▸ Your task: Please copy every line of the records below exactly, keeping the original order and characters.

(Records taken from a collection)
::::
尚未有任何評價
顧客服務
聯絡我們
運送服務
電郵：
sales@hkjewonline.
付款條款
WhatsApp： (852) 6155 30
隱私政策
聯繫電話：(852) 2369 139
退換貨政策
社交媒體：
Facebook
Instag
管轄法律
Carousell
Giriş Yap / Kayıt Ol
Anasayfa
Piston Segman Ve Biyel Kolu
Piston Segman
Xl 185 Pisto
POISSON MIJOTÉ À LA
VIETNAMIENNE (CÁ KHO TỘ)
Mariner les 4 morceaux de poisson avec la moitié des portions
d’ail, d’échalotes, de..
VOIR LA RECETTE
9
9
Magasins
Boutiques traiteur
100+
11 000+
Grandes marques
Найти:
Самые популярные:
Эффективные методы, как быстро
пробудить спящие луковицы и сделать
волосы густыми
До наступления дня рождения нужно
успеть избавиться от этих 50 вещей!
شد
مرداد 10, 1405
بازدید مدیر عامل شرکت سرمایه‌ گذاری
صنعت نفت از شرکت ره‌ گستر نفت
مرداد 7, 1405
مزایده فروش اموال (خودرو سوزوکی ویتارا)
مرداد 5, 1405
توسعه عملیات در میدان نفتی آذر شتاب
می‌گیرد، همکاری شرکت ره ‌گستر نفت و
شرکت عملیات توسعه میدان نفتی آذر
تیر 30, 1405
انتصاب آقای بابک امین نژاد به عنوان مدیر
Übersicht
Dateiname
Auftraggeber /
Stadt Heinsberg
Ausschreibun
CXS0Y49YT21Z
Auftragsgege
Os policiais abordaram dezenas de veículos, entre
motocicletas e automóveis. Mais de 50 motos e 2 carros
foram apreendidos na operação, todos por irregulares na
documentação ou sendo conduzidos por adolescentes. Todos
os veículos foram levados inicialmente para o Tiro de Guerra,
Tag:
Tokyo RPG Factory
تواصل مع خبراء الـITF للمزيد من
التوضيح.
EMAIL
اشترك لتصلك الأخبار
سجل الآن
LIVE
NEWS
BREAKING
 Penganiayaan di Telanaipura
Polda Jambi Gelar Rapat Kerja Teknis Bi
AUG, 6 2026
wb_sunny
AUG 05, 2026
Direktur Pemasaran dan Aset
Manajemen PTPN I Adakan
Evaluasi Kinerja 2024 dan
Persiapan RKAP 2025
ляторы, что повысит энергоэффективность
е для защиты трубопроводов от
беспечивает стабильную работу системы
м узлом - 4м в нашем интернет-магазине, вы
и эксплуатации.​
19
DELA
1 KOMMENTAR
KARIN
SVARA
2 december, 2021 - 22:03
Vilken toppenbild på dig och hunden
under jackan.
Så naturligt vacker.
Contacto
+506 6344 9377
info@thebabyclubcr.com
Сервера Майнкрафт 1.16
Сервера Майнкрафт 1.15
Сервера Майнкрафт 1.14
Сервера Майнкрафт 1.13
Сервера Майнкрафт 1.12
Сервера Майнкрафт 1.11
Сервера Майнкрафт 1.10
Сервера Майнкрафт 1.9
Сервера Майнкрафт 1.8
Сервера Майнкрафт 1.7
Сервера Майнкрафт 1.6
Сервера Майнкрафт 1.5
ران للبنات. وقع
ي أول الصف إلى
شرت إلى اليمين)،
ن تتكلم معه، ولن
::::
▸ Answer box:
尚未有任何評價
顧客服務
聯絡我們
運送服務
電郵：
sales@hkjewonline.
付款條款
WhatsApp： (852) 6155 30
隱私政策
聯繫電話：(852) 2369 139
退換貨政策
社交媒體：
Facebook
Instag
管轄法律
Carousell
Giriş Yap / Kayıt Ol
Anasayfa
Piston Segman Ve Biyel Kolu
Piston Segman
Xl 185 Pisto
POISSON MIJOTÉ À LA
VIETNAMIENNE (CÁ KHO TỘ)
Mariner les 4 morceaux de poisson avec la moitié des portions
d’ail, d’échalotes, de..
VOIR LA RECETTE
9
9
Magasins
Boutiques traiteur
100+
11 000+
Grandes marques
Найти:
Самые популярные:
Эффективные методы, как быстро
пробудить спящие луковицы и сделать
волосы густыми
До наступления дня рождения нужно
успеть избавиться от этих 50 вещей!
شد
مرداد 10, 1405
بازدید مدیر عامل شرکت سرمایه‌ گذاری
صنعت نفت از شرکت ره‌ گستر نفت
مرداد 7, 1405
مزایده فروش اموال (خودرو سوزوکی ویتارا)
مرداد 5, 1405
توسعه عملیات در میدان نفتی آذر شتاب
می‌گیرد، همکاری شرکت ره ‌گستر نفت و
شرکت عملیات توسعه میدان نفتی آذر
تیر 30, 1405
انتصاب آقای بابک امین نژاد به عنوان مدیر
Übersicht
Dateiname
Auftraggeber /
Stadt Heinsberg
Ausschreibun
CXS0Y49YT21Z
Auftragsgege
Os policiais abordaram dezenas de veículos, entre
motocicletas e automóveis. Mais de 50 motos e 2 carros
foram apreendidos na operação, todos por irregulares na
documentação ou sendo conduzidos por adolescentes. Todos
os veículos foram levados inicialmente para o Tiro de Guerra,
Tag:
Tokyo RPG Factory
تواصل مع خبراء الـITF للمزيد من
التوضيح.
EMAIL
اشترك لتصلك الأخبار
سجل الآن
LIVE
NEWS
BREAKING
 Penganiayaan di Telanaipura
Polda Jambi Gelar Rapat Kerja Teknis Bi
AUG, 6 2026
wb_sunny
AUG 05, 2026
Direktur Pemasaran dan Aset
Manajemen PTPN I Adakan
Evaluasi Kinerja 2024 dan
Persiapan RKAP 2025
ляторы, что повысит энергоэффективность
е для защиты трубопроводов от
беспечивает стабильную работу системы
м узлом - 4м в нашем интернет-магазине, вы
и эксплуатации.​
19
DELA
1 KOMMENTAR
KARIN
SVARA
2 december, 2021 - 22:03
Vilken toppenbild på dig och hunden
under jackan.
Så naturligt vacker.
Contacto
+506 6344 9377
info@thebabyclubcr.com
Сервера Майнкрафт 1.16
Сервера Майнкрафт 1.15
Сервера Майнкрафт 1.14
Сервера Майнкрафт 1.13
Сервера Майнкрафт 1.12
Сервера Майнкрафт 1.11
Сервера Майнкрафт 1.10
Сервера Майнкрафт 1.9
Сервера Майнкрафт 1.8
Сервера Майнкрафт 1.7
Сервера Майнкрафт 1.6
Сервера Майнкрафт 1.5
ران للبنات. وقع
ي أول الصف إلى
شرت إلى اليمين)،
ن تتكلم معه، ولن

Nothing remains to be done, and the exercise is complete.